8 Tips for Authors Making a Video

A poorly-produced video for YouTube or your authors website actually can harm your book sales and business more than help it, so you want to put in the time to get it right. Learning the craft of filmmaking will take a while, but you just have to know some basics to get started and come out with a good video.

Here are several great filming and production tips to help ensure you make a high quality video.

Use good light when filming
If you don’t have any lights for filming, only make the video during the day. Indoor lights won’t begin to provide enough light to film at night. If you must film during the evening, add a couple of additional lights to help achieve the brightness of natural daylight. These need not be expensive; a couple of worklights available at a hardware store can get you started.

Discover your best angle
Always use your best side (left, right, front on) for speaking to a camera. The best time to determine this is when you’re practicing your very first video in front of the camera.
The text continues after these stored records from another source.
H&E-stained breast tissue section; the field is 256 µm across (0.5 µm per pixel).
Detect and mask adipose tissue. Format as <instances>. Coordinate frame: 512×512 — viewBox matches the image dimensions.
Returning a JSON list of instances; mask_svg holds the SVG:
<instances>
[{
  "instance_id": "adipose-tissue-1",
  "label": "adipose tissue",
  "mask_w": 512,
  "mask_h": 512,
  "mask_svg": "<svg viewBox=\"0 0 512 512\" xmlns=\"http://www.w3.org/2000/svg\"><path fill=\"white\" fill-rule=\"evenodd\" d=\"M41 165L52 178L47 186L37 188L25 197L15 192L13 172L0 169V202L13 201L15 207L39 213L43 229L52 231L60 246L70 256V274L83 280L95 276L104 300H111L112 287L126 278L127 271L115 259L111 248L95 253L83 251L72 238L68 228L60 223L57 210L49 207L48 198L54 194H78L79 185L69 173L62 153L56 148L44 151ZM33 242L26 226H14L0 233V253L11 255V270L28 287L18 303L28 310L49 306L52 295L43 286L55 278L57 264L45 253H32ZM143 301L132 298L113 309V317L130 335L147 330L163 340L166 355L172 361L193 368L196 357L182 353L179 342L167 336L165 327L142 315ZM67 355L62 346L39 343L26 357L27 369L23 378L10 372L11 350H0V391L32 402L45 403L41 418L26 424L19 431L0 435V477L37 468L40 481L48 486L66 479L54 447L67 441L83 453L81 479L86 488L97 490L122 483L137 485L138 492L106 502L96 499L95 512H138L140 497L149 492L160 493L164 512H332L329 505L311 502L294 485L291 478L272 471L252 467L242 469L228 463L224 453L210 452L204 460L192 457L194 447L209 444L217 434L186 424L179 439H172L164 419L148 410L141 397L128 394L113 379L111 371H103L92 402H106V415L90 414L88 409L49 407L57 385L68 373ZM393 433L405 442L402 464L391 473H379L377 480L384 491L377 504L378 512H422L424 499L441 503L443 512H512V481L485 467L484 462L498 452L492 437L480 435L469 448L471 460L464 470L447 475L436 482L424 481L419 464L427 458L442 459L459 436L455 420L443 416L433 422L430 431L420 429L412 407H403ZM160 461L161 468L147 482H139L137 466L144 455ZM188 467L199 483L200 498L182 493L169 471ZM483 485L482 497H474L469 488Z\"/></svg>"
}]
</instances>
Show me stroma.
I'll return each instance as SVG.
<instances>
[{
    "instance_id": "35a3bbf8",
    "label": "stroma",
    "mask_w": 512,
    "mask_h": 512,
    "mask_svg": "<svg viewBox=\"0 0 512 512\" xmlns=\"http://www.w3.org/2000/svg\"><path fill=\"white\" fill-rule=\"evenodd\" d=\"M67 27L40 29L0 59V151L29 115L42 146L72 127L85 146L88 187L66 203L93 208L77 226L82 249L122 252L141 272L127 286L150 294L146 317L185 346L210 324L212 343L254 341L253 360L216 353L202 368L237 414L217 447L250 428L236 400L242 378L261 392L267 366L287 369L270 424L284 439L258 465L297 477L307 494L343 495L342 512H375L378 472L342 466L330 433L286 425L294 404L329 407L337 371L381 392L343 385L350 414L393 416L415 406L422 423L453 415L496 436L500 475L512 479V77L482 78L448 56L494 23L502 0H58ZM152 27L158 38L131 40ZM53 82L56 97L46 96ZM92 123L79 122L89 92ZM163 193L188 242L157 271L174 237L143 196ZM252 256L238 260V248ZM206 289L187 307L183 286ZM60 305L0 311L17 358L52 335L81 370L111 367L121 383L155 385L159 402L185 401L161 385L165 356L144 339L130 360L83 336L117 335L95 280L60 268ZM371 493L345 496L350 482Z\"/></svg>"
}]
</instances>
Rehearse the video three times, each time using a different angle; preview the videos and then stick with the angle that looks best.

Speak loudly and clearly
Your voice must be louder than any background sound, such as music. That means no whispering or mumbling. Also, pronounce your words clearly.

Watch your background
If outside, don’t stand so that a pole or tree in the background sticks out of your head. In addition, make sure there are no mirrors are reflective services that can appear in your video’s background lest sometimes unintended material ends up in your shot, which can be distracting at best and embarrassing at worst.

Employ a backdrop
Anytime you film in a busy place, a number of distractions can appear in the background. If your video must be done in such a location, add a backdrop so that viewers will focus on you rather than passing bicyclists, flashing police lights, people trying to photobomb the video, and so forth.

Research special effects
A lot of people in the film and television industries decades ago perfected how to make certain special effects look realistic. Rely on their expertise rather than reinvent the wheel. For example, if you are a horror author who wanted to use blood in our video, like the pros, use food coloring not ketchup (which doesn’t look real).

Stick to copyright free music
If you use music in your video, be sure not to include copyrighted material. YouTube usually will remove it. There is plenty of copyright free music that can be used; to find it, just type royalty free music into a search engine.

Keep the videos short
Expect your viewers’ attention spans to be limited. Indeed, almost half of all viewers will tune out after just a minute into your video. Given this, keep videos to less than 10 minutes in length.